## Задания
a – Приведите фрагмент текста о Некрасове от «По семейному преданию, Некрасовы» до «то при отставке.», заменив «майора» на «капитана».
b – Переведите на английский язык предложение из текста о Некрасове: «Некрасов был не только выдающимся поэтом, но и выдающимся журналистом».

По семейному преданию, Некрасовы происходили из казаков; сама эта фамилия простонародная и образована от имени собственного Некрас — так некогда нарекали некрасивое дитя. В XVI–XVII веках предки знаменитого поэта значатся «детьми боярскими» — последняя ступень привилегированной дворянской иерархии. Все они состояли на военной службе, но никогда не достигали высокого положения. Самый крупный чин, майора, получил отец «певца народной скорби» Алексей Сергеевич Некрасов — и то при отставке.
Пожалуй, лучше всего психологический облик поэта обрисовывают слова писателя П. Д. Боборыкина: «Кто знает разные великорусские местности, тот, конечно, отличал в Некрасове типического человека, сложившегося в обстановке помещичьего быта в приволжском крае. У Некрасова посадка тела и лицо имели севернорусские черты. И редкий из наших писателей, воспитавшихся в дворянской помещичьей среде, сохранил в себе столько физиономической и бытовой связи с народным типом, хотя в последние десять лет, до смерти (период, когда я лично знал Некрасова), да, вероятно, и прежде, он не грешил никаким народничаньем ни в костюме, ни в тоне, ни в образе жизни… И бородка во французском вкусе, которую он стал запускать только в последние годы, не отнимала у его лица бытовой своеобразности. Натура у него была действительно железная, донельзя выносливая и в умственном труде и в разных физических упражнениях. Никто бы, взглянув на него иной раз за три, за четыре года до смерти в пасмурный петербургский день, когда он весь гнулся и морщился, никто, говорю я, не зная его лучше, не поверил бы, что этот человек мог в тот же день отправиться на охоту и пробыть десять — двенадцать часов сряду под дождем и снегом»[109].
Некрасов был не только выдающимся поэтом, но и выдающимся журналистом. В Петербурге он был погружен в деловую активность, не оставляющую ему времени для творчества. Положение редактора самого популярного в России журнала «Современник» налагало на Некрасова многочисленные обязанности; ему надлежало быть вхожим во все многообразные круги столичной администрации. Для пользы дела он использовал любые средства, в том числе карты и охоту. Он был и отчаянным игроком, и страстным охотником. В Английском клубе за ломберным столом с зеленым сукном партнерами Некрасова были люди с именами, в то время звучащими чрезвычайно громко; в их же обществе он ездил на медвежью охоту в Новгородскую губернию. Но по-настоящему Некрасов обретал себя только в родных местах на Волге.

## Данные, извлеченные из коллекции
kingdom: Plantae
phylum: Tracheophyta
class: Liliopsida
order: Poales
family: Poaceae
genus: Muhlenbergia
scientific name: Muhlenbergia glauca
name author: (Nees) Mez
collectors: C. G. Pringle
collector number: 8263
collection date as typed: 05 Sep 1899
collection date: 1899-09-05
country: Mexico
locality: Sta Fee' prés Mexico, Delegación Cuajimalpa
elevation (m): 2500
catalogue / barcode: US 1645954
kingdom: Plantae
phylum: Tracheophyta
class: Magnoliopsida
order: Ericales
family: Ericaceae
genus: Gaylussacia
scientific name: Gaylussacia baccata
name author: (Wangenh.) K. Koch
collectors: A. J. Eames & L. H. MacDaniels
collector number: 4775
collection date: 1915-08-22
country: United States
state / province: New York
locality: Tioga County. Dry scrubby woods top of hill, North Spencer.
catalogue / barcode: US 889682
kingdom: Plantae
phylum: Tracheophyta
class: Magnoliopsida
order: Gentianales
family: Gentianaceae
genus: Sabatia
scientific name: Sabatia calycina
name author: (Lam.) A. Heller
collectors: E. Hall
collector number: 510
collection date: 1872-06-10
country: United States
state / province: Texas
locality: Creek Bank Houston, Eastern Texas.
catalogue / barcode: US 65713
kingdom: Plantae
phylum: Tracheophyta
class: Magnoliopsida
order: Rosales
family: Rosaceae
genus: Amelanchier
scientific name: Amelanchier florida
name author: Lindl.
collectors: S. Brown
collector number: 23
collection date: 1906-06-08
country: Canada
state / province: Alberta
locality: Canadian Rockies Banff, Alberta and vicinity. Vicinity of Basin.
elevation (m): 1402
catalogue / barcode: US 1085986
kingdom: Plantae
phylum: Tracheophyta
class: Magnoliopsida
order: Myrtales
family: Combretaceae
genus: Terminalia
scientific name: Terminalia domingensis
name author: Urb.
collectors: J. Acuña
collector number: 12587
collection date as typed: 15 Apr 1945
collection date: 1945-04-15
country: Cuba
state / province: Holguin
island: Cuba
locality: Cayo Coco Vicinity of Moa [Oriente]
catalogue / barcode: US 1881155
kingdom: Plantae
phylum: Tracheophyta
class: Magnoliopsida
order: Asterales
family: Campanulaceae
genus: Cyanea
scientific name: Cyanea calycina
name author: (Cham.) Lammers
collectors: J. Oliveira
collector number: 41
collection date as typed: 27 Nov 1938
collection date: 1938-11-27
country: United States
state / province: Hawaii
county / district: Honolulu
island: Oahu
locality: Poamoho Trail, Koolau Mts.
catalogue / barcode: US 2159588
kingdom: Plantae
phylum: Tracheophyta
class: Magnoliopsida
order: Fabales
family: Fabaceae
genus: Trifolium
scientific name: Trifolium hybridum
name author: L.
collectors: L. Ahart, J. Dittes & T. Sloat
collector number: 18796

## Ответы к заданиям
a –
По семейному преданию, Некрасовы происходили из казаков; сама эта фамилия простонародная и образована от имени собственного Некрас — так некогда нарекали некрасивое дитя. В XVI–XVII веках предки знаменитого поэта значатся «детьми боярскими» — последняя ступень привилегированной дворянской иерархии. Все они состояли на военной службе, но никогда не достигали высокого положения. Самый крупный чин, капитана, получил отец «певца народной скорби» Алексей Сергеевич Некрасов — и то при отставке.

b – Nekrasov was not only an outstanding poet but also an outstanding journalist.